The emissions, witnessed for years, came from the tourist hub's largest dumpsite and posed a health hazard to residents and motorists using the busy Mombasa-Nairobi highway.
Filthy smells from Kibarani dumpsite and heaps of garbage dotting parts of the city have come to characterise Kenya's main tourist hub.
Tourism stakeholders have argued that the optics are simply bad for business. International visitors, who are key to propping up Mombasa's economy, have had to endure the stench when travelling by road from the Moi International Airport.
Growing calls for change from residents and hoteliers forced county authorities into action, with Mombasa Governor Hassan Joho ordering closure of the dumpsite by end of June.
Then came a directive compelling commercial building owners in the central business district (CBD) to paint their premises white and blue, a decision intended to make the tourist hub more photographable.
A court petition to suspend the order failed after a judge declined to suspend the governor’s directive.
While the move was met with resistance at first, they have grudgingly come around after the county government threatened legal action against defiant owners.
A spot-check of the CBD reveals an already-changing aesthetic - the city's buildings are adopting a more uniform look.
The decision is arguably a stroke of genius: the city is getting an instant facelift without cost to the county government.

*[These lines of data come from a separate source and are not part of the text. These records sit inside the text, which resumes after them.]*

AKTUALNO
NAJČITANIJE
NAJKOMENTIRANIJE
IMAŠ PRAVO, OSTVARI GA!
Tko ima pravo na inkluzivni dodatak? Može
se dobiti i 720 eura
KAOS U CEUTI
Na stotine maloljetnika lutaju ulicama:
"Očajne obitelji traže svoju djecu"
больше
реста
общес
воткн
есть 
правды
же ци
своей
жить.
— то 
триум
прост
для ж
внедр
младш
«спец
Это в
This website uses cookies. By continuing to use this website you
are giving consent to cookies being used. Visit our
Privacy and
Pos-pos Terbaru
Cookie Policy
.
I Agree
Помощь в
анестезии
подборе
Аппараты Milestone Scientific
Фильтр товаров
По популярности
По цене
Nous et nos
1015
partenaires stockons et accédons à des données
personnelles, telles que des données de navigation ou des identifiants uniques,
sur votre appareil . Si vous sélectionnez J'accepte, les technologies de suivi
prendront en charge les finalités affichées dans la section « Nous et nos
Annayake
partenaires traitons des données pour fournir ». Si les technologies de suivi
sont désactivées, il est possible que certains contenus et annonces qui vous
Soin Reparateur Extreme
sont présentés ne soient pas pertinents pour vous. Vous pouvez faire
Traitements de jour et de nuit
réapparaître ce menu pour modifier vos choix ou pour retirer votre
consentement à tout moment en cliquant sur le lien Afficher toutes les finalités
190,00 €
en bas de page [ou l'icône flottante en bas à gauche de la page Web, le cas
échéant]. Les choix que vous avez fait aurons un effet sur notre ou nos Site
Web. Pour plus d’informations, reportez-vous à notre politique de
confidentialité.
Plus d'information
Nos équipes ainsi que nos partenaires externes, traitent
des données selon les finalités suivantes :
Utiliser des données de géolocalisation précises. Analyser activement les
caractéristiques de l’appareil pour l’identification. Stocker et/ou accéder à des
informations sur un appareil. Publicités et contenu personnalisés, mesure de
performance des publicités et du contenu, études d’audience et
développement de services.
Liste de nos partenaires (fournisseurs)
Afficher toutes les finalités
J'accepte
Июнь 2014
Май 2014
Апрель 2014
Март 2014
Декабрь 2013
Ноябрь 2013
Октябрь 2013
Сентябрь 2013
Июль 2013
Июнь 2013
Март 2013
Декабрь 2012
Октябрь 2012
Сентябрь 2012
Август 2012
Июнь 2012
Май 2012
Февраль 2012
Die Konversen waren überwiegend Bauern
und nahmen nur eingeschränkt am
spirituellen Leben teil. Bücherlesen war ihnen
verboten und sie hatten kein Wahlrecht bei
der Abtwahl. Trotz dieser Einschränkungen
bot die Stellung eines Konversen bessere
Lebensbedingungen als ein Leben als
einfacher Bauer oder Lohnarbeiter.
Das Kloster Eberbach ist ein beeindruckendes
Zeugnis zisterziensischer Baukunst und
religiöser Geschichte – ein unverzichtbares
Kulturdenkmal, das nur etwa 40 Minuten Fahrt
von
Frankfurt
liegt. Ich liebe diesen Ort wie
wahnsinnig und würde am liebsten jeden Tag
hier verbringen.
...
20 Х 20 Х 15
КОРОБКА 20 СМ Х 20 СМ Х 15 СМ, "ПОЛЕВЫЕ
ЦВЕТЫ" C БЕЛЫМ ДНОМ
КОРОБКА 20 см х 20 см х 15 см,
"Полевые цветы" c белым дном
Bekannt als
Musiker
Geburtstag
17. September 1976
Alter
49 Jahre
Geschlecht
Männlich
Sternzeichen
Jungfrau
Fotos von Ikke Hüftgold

Building owners in Old Town and the city centre have been compelled to paint premises out of their own pocket.
“We picked the colour blue because it represents our heritage, the sea that is around us. The ocean is dear to our hearts. As a people we encounter it every day. People are asking why, but Mombasa has always been a tourist destination and we want to regain what we had lost,” Transport, Infrastructure and Public Works County Executive Tawfiq Balala said Monday.
“This allows tourists to take photos. We want to be the most photographed city in Africa. After a month we will have 100 per cent compliance,” he added.
The painting is going hand-in-hand with the rehabilitation of footpaths by the administration.
Contractors can be seen in parts of the city repairing old pavements and replacing them with red bricks.
"We have chosen red bricks so as to differentiate the motorised and non-motorised ways. We have started with the CBD first but in the next five years we will cover the entire county,” Mr Balala said of the decision.
Meanwhile, the administration wants to turn the Kibarani dumpsite into an attraction for local residents and tourists.
“After the clean-up is done we will create something unique that you have never seen,” Mr Joho said of the move to beautify the site with trees.
With the renovation of Mombasa CBD, which comes ahead of a major international tourism conference in October, residents can only hope that the county administration will handle a long-running garbage crisis with the same vigour.
Many also hope that efforts to clear up piles of uncollected garbage lining city streets will continue long after the international delegates have left.